## Problem details:
Rewrite the lines running from the one containing "True or false: 2009" through the end of the material, with "cross" replaced by "intersect" and everything else unchanged. Leave out the pictures.

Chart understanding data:
================
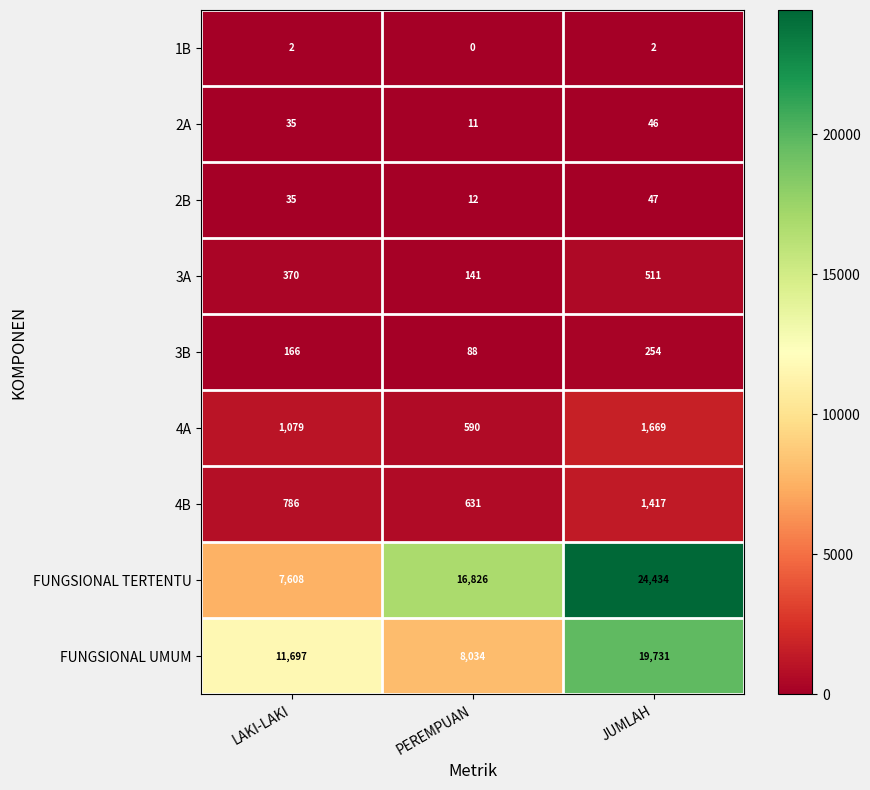

The value of 4A at JUMLAH is 904. True or false?

False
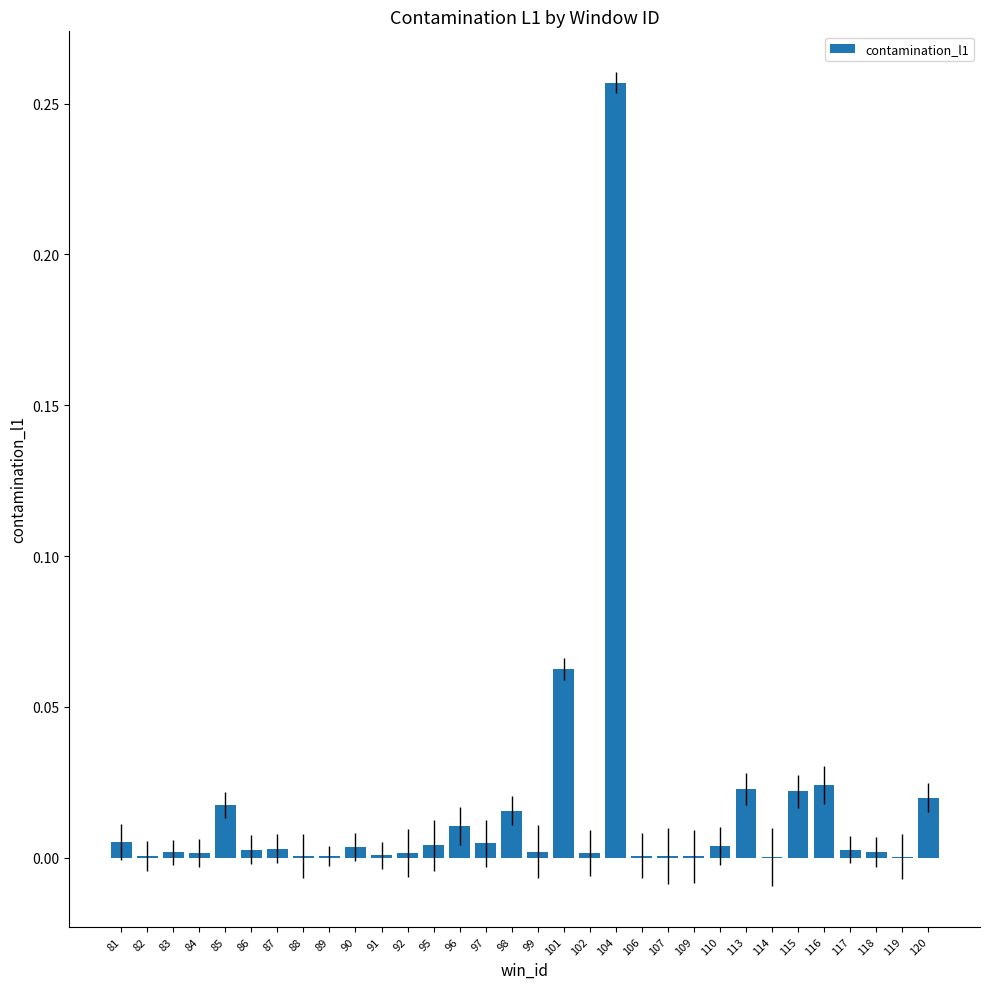

What is the change in value from 82 to 101?

+0.1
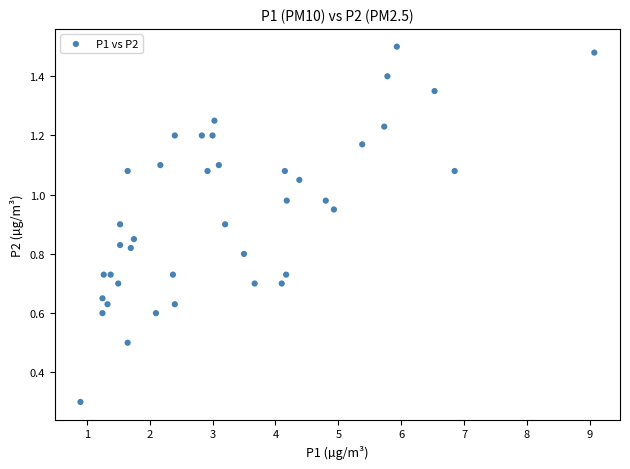

What is the range of X values (max minus min)?

8.2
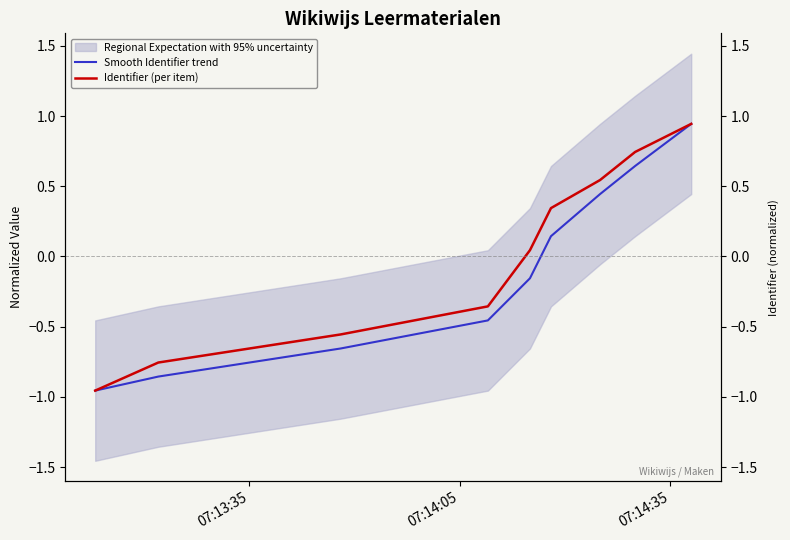

True or false: Identifier (per item) and Smooth Identifier trend intersect in this chart.

False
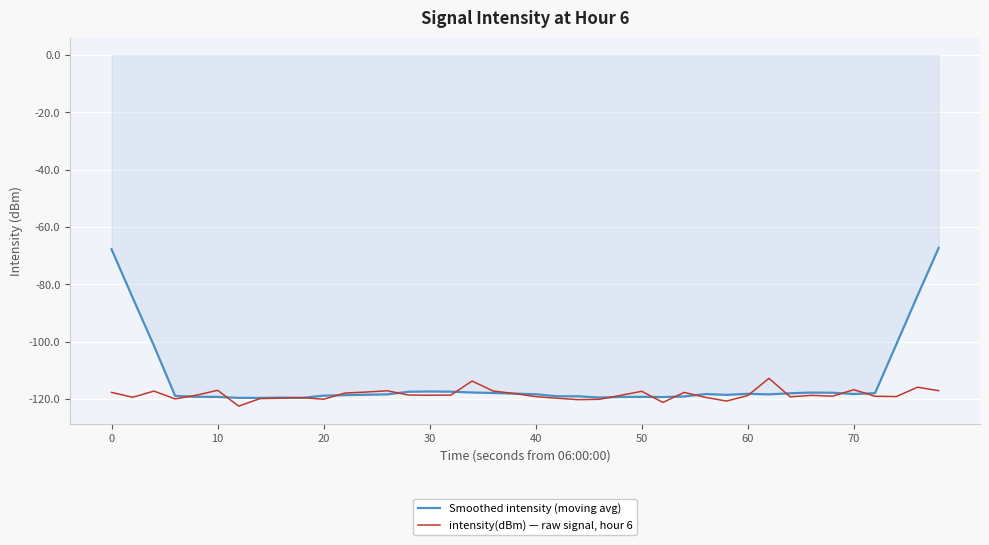

Which series has the largest range (max minus min)?

Smoothed intensity (moving avg)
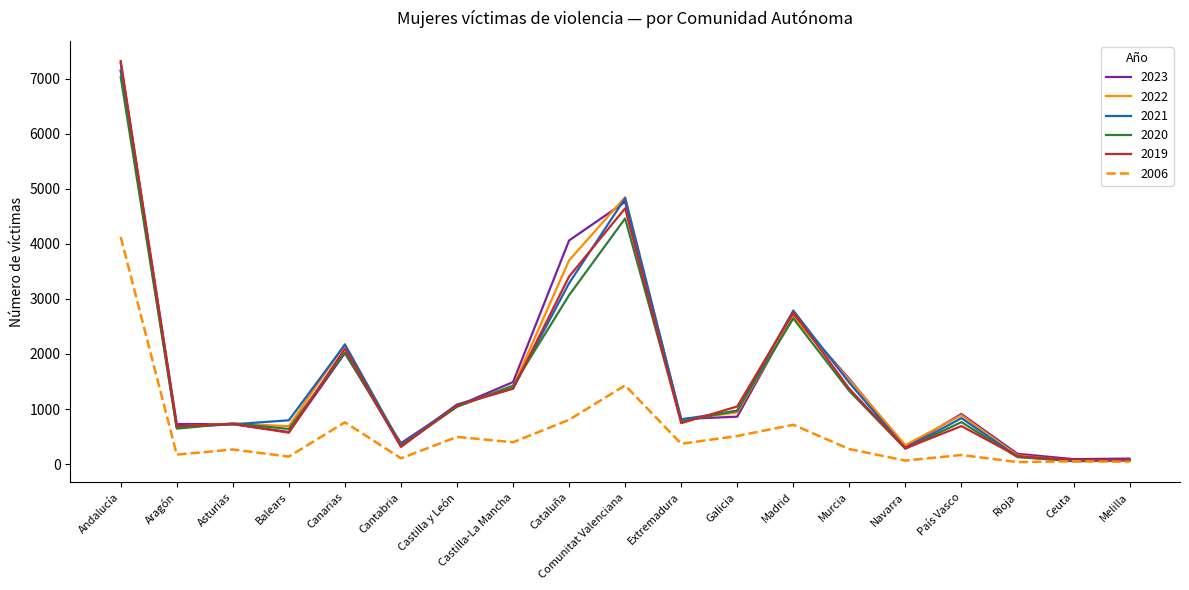

The value of 2021 at Comunitat Valenciana is 1179. True or false?

False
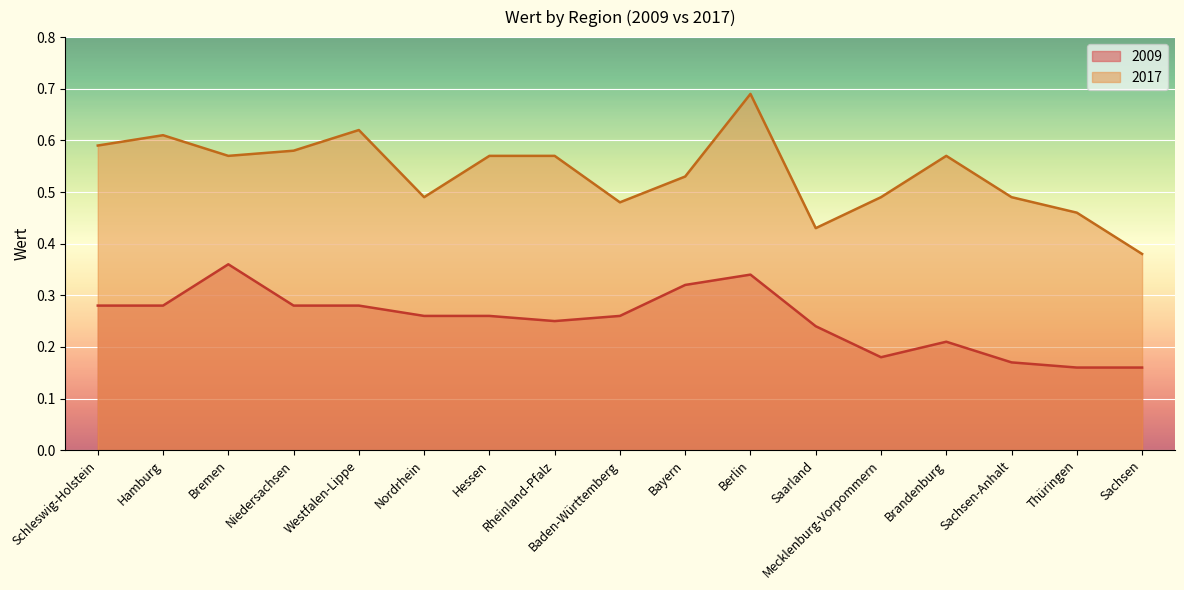

True or false: 2009 and 2017 cross at least once.

False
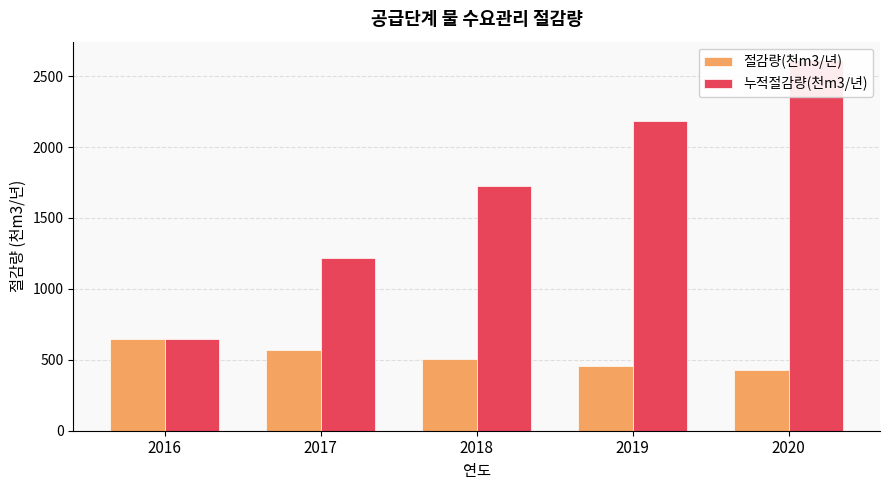

Read the 절감량(천m3/년) value at 2016.

644.4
================
## Written solution:
True or false: 2009 and 2017 intersect at least once.

False

Read the 절감량(천m3/년) value at 2016.

644.4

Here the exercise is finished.